_Aim A_
Reproduce the clock-change rows below verbatim, leaving out the pictures.

_Text shown_
Outside of a couple of basic comp sci classes maybe 5 years ago, I have no knowledge of any kind of programming at all. I am 27 years old. My previous job experience is limited to food service, a 4 month stretch in car sales, and a year and a half of being a successful mid level pot dealer. Income from this last job has allowed me to be unemployed for the last three months while planning my next move.

I have a good eye for design and I am a very artistic and visual person. I have a great appreciation for a good user interface and I like to work with my hands to build and improve things.

The only idea that I really have right now is to go to the local bullshit tech school and enter into their program for web design, and I can't help but think that there's going to be more to it than that.
post #2 of 6
Have you thought about getting into Marketing? Get a job working for a web-based company (or at least one with a very strong web presence) and go from there.

A Physc degree works (or at least worked) well in Marketing, and if you get your foot in the door, you could take night classes to build up your programming skills then transition into that role at a later date.

I've got a cousin who makes a decent living in web design/marketing, and really .. he doesn't know much programming. Spends most of his time researching local music talent, then setting up basic websites. There are so many GUI based tools (Adobe CS, Dreamweaver, etc.) that you can at least get started without much programming skills.
post #3 of 6
Thread Starter 
Marketing doesn't sound bad, I just feel like there are going to be a lot of people vying for those jobs who are much more qualified than I am (at the moment). I need to go back to school and get something going.
post #4 of 6
Quote:
Originally Posted by mehhhh View Post

Marketing doesn't sound bad, I just feel like there are going to be a lot of people vying for those jobs who are much more qualified than I am (at the moment). I need to go back to school and get something going.

_Aim B_
List the previous jobs named in the forum thread above.

_Items_
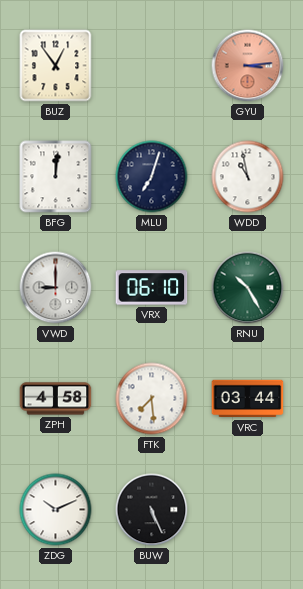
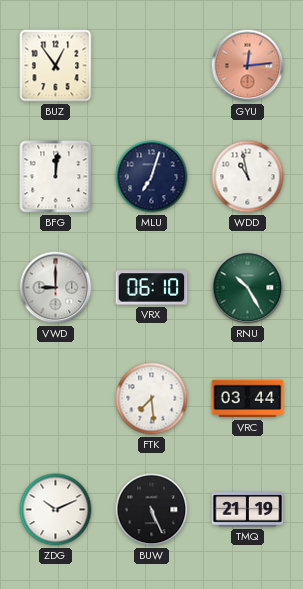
GYU: 3:14 -> 12:14
ZPH: 4:58 -> none
TMQ: none -> 21:19
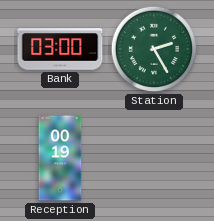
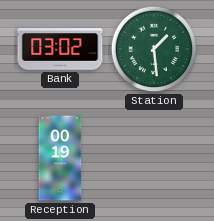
Bank: 03:00 -> 03:02
Station: 2:25 -> 1:29
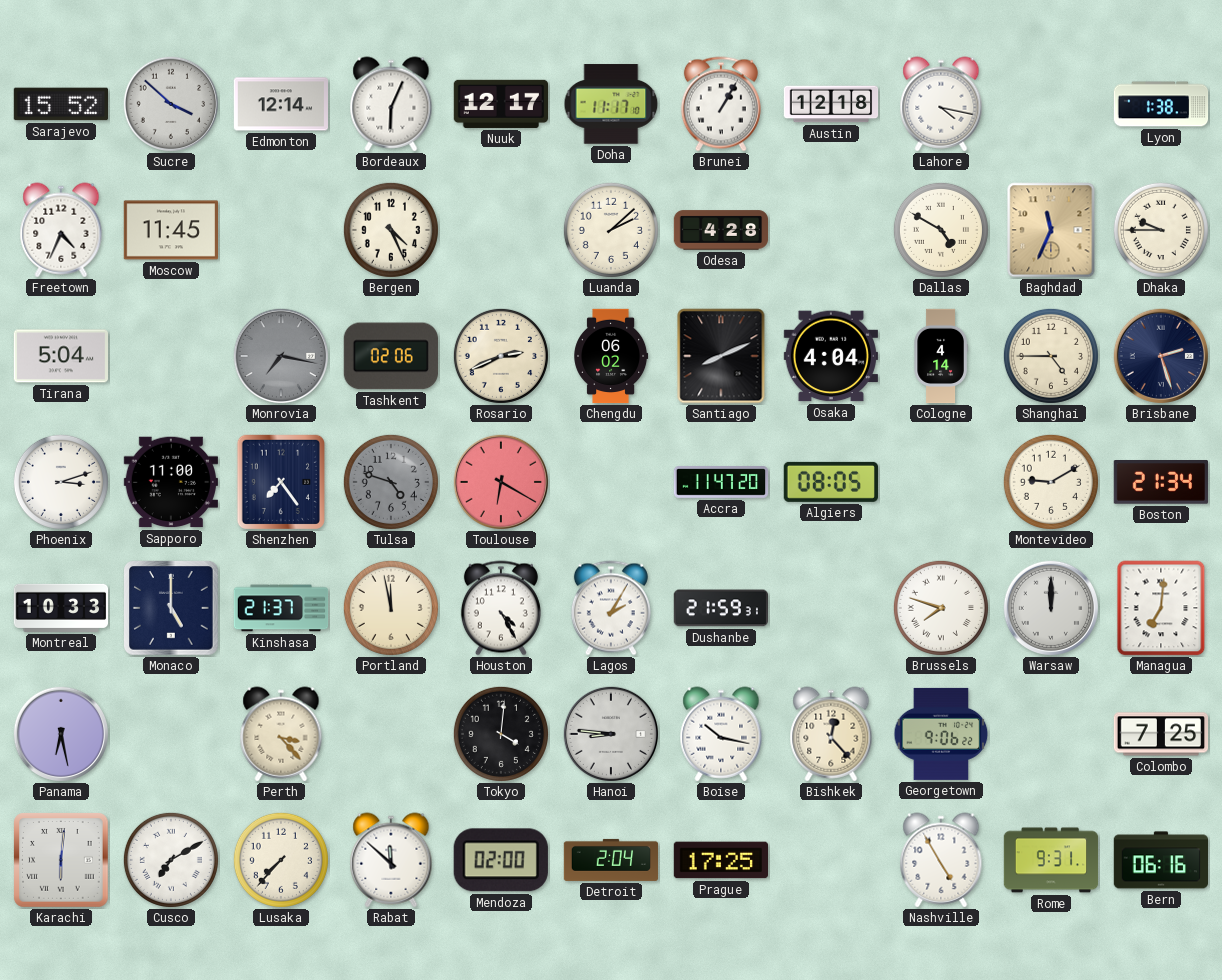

_Result A_
GYU: 3:14 -> 12:14
ZPH: 4:58 -> none
TMQ: none -> 21:19
Bank: 03:00 -> 03:02
Station: 2:25 -> 1:29

_Result B_
food service
car sales
mid level pot dealer